[Bounding box entries]
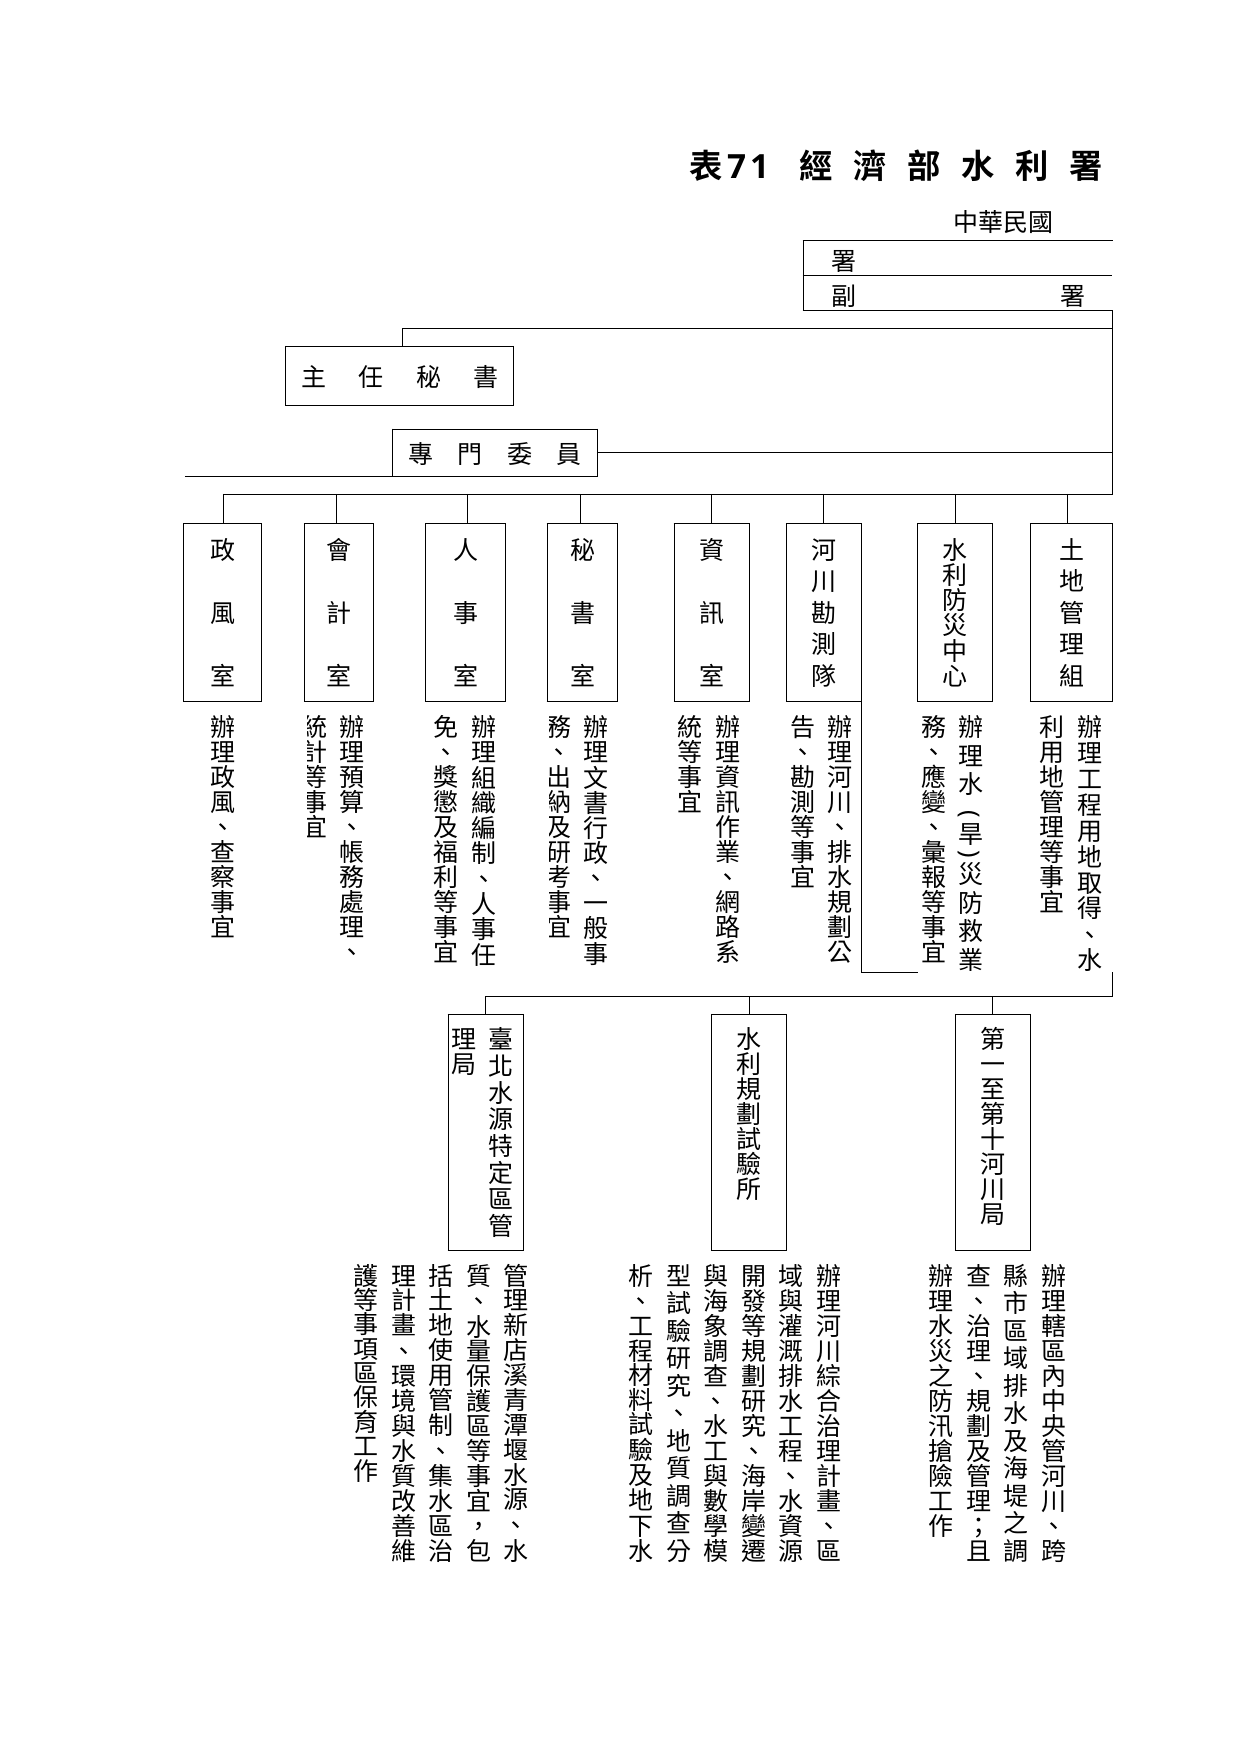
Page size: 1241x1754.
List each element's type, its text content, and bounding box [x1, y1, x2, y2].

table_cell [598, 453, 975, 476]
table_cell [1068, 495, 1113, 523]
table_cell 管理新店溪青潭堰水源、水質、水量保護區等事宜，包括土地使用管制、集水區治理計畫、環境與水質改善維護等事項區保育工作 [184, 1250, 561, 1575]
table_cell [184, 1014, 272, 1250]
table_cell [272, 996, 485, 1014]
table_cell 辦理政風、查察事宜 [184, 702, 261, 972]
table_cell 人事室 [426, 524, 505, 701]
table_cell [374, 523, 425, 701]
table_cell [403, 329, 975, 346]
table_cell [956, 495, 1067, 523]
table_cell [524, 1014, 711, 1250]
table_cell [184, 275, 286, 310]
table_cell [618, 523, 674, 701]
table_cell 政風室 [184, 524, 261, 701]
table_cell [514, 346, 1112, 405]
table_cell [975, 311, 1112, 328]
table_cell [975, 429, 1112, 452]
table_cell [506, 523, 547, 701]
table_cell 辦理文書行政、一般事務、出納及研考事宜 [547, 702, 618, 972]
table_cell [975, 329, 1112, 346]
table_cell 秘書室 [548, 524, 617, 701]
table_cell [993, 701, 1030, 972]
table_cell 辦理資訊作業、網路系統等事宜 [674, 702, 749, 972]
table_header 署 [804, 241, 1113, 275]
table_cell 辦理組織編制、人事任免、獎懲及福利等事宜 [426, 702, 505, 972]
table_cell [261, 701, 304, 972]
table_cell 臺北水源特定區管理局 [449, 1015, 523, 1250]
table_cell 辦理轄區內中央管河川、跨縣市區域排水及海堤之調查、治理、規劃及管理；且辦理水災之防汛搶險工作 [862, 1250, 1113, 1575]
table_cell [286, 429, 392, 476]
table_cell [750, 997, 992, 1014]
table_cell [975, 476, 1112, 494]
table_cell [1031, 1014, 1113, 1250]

= GIVEN TASK =
Copy out every line of the bounding box entries word for word, leaving out the pictures.

= WRITTEN SOLUTION =
Page size: 1241x1754.
List each element's type, its text content, and bounding box [x1, y1, x2, y2].

table_cell [598, 453, 975, 476]
table_cell [1068, 495, 1113, 523]
table_cell 管理新店溪青潭堰水源、水質、水量保護區等事宜，包括土地使用管制、集水區治理計畫、環境與水質改善維護等事項區保育工作 [184, 1250, 561, 1575]
table_cell [184, 1014, 272, 1250]
table_cell [272, 996, 485, 1014]
table_cell 辦理政風、查察事宜 [184, 702, 261, 972]
table_cell 人事室 [426, 524, 505, 701]
table_cell [374, 523, 425, 701]
table_cell [403, 329, 975, 346]
table_cell [956, 495, 1067, 523]
table_cell [524, 1014, 711, 1250]
table_cell [184, 275, 286, 310]
table_cell [618, 523, 674, 701]
table_cell 政風室 [184, 524, 261, 701]
table_cell [514, 346, 1112, 405]
table_cell [975, 311, 1112, 328]
table_cell [975, 429, 1112, 452]
table_cell [506, 523, 547, 701]
table_cell 辦理文書行政、一般事務、出納及研考事宜 [547, 702, 618, 972]
table_cell [975, 329, 1112, 346]
table_cell 秘書室 [548, 524, 617, 701]
table_cell [993, 701, 1030, 972]
table_cell 辦理資訊作業、網路系統等事宜 [674, 702, 749, 972]
table_header 署 [804, 241, 1113, 275]
table_cell 辦理組織編制、人事任免、獎懲及福利等事宜 [426, 702, 505, 972]
table_cell [261, 701, 304, 972]
table_cell 臺北水源特定區管理局 [449, 1015, 523, 1250]
table_cell 辦理轄區內中央管河川、跨縣市區域排水及海堤之調查、治理、規劃及管理；且辦理水災之防汛搶險工作 [862, 1250, 1113, 1575]
table_cell [286, 429, 392, 476]
table_cell [750, 997, 992, 1014]
table_cell [975, 476, 1112, 494]
table_cell [1031, 1014, 1113, 1250]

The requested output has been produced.